• _To-do item_: Could you copy exactly the lines from the one containing "text_box [136, 303, 794, 960]" through the last line of the records below, and nothing else?

• _Document layout detection data_:
○ ○ ○ ○ ○

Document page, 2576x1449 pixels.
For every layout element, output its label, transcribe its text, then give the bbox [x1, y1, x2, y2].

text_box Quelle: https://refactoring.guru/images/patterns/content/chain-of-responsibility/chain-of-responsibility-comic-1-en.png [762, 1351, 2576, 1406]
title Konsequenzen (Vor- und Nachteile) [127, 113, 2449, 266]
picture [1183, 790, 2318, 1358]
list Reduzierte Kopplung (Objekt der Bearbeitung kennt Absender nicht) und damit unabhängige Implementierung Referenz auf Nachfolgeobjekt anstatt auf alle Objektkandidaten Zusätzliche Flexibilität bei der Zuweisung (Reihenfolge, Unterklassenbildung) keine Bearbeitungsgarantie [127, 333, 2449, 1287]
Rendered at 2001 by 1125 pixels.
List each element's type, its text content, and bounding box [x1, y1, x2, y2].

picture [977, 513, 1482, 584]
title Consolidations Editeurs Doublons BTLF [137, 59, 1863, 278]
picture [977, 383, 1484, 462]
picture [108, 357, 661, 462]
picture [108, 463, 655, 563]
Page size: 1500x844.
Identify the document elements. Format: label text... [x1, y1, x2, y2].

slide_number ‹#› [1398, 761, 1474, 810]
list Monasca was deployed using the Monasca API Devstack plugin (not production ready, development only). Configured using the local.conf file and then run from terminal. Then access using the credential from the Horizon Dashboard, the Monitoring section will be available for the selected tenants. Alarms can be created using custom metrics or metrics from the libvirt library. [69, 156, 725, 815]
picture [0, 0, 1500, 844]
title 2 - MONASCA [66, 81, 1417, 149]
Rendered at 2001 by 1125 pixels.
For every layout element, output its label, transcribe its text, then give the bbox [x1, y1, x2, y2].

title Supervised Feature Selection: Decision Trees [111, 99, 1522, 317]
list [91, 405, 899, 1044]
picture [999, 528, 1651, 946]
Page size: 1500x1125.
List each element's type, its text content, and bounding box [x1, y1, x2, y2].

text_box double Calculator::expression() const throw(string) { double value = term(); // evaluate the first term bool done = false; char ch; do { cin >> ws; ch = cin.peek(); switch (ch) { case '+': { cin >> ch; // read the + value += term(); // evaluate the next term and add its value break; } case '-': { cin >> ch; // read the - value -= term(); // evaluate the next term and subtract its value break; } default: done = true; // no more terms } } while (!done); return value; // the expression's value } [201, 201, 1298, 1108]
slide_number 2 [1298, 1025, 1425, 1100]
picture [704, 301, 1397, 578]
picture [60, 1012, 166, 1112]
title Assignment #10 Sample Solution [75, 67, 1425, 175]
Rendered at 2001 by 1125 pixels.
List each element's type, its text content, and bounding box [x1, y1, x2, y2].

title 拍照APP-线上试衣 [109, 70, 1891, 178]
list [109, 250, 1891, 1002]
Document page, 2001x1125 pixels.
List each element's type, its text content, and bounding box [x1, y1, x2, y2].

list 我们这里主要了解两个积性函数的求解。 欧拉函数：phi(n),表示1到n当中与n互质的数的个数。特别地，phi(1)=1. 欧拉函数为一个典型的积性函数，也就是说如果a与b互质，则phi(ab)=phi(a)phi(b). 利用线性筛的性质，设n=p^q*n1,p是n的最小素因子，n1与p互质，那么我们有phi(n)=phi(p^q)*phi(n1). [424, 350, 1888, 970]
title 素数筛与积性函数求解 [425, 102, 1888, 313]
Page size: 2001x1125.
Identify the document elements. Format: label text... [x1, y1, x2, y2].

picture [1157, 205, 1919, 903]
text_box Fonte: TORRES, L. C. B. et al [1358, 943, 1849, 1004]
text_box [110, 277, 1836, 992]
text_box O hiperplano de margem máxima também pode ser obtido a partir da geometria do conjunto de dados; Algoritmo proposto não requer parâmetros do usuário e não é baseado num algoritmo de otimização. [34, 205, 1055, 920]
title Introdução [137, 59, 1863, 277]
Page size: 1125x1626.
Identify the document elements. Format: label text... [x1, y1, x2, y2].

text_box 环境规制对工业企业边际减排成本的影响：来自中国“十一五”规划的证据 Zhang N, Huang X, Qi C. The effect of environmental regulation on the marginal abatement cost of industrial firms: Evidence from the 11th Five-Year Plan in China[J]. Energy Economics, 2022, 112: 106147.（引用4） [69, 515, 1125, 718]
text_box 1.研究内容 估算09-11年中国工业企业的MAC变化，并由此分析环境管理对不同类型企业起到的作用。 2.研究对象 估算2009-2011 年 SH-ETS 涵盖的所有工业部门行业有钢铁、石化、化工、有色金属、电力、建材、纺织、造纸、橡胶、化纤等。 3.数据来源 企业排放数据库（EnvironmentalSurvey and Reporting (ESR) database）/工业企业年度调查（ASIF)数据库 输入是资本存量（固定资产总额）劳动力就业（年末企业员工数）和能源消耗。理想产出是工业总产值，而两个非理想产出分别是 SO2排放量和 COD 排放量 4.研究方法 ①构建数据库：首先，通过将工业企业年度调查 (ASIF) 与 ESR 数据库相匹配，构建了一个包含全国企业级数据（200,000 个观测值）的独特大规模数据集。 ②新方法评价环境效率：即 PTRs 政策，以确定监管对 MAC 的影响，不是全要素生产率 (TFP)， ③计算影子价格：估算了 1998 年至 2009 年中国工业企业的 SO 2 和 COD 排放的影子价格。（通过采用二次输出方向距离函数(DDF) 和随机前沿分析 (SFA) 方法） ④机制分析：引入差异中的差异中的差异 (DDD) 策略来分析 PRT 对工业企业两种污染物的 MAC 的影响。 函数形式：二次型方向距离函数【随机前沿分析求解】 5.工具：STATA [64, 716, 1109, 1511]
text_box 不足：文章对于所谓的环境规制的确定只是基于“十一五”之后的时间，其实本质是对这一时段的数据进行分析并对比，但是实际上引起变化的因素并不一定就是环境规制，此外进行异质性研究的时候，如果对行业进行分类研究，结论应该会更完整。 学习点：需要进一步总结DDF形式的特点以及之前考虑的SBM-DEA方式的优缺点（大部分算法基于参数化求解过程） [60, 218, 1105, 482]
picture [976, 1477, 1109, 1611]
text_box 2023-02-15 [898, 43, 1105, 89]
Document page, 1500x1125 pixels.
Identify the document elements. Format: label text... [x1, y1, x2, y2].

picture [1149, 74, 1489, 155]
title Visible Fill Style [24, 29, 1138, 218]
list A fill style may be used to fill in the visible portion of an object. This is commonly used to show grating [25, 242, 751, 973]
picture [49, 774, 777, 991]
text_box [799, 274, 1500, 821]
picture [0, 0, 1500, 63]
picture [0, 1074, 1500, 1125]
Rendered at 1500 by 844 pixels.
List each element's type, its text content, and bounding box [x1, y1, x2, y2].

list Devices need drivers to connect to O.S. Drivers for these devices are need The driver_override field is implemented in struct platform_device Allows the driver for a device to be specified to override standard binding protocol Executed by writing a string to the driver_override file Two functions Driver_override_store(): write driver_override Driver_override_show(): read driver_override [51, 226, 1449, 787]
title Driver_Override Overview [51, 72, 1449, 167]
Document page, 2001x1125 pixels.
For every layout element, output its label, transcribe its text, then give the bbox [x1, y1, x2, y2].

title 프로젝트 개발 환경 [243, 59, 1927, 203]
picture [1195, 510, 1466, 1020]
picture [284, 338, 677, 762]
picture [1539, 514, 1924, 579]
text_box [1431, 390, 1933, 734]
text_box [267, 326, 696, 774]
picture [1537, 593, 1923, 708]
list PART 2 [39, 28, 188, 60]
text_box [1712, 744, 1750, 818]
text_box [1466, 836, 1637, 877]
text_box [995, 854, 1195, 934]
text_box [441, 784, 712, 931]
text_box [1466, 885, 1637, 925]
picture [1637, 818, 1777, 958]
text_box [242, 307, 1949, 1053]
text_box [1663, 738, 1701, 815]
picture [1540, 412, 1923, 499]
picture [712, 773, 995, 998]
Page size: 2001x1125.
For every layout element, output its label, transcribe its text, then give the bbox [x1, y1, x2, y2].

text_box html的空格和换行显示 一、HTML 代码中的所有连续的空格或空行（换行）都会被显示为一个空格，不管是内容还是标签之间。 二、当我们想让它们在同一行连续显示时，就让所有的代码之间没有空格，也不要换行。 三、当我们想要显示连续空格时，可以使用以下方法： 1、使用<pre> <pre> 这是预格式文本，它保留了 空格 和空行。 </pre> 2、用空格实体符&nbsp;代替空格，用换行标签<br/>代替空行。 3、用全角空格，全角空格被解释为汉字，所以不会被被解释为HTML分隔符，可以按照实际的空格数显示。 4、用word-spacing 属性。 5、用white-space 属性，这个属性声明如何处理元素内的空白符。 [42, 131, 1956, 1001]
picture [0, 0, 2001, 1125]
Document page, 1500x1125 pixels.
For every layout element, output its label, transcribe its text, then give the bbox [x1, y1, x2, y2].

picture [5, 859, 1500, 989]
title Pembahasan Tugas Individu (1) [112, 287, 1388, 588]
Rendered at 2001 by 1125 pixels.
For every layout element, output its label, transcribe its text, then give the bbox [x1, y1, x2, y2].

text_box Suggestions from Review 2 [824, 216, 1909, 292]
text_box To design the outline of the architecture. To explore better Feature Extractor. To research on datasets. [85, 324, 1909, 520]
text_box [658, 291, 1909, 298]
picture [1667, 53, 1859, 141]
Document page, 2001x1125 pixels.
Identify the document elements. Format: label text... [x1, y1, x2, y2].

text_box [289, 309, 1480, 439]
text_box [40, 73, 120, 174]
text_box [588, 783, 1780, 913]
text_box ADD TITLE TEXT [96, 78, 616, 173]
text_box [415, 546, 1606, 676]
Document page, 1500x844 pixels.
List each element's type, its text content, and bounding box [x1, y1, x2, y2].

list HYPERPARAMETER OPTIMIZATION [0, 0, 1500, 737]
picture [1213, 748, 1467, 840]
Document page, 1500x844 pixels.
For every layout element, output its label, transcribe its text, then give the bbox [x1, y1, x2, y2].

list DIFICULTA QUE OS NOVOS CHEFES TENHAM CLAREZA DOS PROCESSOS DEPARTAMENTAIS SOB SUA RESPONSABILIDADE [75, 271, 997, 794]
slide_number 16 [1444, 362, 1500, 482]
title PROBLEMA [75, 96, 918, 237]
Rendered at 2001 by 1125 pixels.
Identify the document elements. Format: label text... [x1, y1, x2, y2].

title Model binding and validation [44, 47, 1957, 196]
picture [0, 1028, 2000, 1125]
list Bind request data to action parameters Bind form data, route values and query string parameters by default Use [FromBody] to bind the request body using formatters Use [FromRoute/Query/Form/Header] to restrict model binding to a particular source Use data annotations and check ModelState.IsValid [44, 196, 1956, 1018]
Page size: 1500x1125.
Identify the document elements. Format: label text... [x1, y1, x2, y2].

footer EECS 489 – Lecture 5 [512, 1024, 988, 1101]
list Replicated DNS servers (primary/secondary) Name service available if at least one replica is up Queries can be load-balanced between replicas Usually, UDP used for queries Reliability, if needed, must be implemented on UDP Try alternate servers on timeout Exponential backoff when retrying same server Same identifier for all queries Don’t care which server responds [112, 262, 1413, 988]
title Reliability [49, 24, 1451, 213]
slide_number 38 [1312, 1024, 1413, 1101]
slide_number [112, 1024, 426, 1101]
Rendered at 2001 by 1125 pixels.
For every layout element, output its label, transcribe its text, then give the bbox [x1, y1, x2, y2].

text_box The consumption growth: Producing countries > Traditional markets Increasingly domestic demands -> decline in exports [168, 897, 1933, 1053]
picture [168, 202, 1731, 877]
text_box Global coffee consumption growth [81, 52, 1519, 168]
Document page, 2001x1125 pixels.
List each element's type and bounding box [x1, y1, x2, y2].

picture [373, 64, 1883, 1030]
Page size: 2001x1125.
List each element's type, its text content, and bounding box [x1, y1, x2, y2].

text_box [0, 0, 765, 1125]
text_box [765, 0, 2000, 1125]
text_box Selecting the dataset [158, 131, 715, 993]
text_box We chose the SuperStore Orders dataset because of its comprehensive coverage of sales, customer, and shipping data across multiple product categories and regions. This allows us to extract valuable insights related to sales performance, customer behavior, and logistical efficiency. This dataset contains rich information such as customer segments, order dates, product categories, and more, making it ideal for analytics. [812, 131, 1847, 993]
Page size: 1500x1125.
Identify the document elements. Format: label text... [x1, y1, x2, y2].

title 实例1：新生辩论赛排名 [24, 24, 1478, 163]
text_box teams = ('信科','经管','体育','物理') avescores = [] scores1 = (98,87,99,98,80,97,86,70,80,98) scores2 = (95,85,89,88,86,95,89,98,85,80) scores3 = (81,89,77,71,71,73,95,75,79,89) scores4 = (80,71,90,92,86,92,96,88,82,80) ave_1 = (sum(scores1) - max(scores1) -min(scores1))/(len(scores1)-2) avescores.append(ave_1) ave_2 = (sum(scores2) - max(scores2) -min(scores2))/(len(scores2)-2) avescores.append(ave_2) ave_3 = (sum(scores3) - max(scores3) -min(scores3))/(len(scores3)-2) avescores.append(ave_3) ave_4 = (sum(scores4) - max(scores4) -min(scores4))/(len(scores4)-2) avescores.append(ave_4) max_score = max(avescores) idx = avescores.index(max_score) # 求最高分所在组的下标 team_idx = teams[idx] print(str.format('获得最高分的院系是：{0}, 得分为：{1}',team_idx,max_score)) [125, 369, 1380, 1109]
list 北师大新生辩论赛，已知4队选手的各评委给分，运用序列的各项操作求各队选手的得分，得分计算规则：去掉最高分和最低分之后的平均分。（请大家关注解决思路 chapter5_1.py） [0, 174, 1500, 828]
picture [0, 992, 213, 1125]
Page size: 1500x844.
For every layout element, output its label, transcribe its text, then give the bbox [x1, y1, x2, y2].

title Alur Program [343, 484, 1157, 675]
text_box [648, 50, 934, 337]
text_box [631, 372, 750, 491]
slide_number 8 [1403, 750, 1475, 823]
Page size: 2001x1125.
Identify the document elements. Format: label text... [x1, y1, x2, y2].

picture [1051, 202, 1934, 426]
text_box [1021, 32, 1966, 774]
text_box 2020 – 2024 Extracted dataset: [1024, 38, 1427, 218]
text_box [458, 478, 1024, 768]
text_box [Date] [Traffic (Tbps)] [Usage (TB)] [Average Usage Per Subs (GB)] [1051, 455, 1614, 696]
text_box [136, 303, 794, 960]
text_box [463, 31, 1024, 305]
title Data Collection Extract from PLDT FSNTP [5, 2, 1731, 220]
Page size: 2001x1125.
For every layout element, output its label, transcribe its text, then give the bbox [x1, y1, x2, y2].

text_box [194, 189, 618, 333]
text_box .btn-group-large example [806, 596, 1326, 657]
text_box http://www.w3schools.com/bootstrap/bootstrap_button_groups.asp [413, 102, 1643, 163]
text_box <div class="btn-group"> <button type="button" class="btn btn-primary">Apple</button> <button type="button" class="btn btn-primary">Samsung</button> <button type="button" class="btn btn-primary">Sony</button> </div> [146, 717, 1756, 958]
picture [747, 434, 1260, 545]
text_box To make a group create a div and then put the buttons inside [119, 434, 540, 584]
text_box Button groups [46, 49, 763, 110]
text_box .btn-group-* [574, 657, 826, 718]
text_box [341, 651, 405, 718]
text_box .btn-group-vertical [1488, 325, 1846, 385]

○ ○ ○ ○ ○

• _Written response_:
text_box [136, 303, 794, 960]
text_box [463, 31, 1024, 305]
title Data Collection Extract from PLDT FSNTP [5, 2, 1731, 220]
Page size: 2001x1125.
For every layout element, output its label, transcribe its text, then give the bbox [x1, y1, x2, y2].

text_box [194, 189, 618, 333]
text_box .btn-group-large example [806, 596, 1326, 657]
text_box http://www.w3schools.com/bootstrap/bootstrap_button_groups.asp [413, 102, 1643, 163]
text_box <div class="btn-group"> <button type="button" class="btn btn-primary">Apple</button> <button type="button" class="btn btn-primary">Samsung</button> <button type="button" class="btn btn-primary">Sony</button> </div> [146, 717, 1756, 958]
picture [747, 434, 1260, 545]
text_box To make a group create a div and then put the buttons inside [119, 434, 540, 584]
text_box Button groups [46, 49, 763, 110]
text_box .btn-group-* [574, 657, 826, 718]
text_box [341, 651, 405, 718]
text_box .btn-group-vertical [1488, 325, 1846, 385]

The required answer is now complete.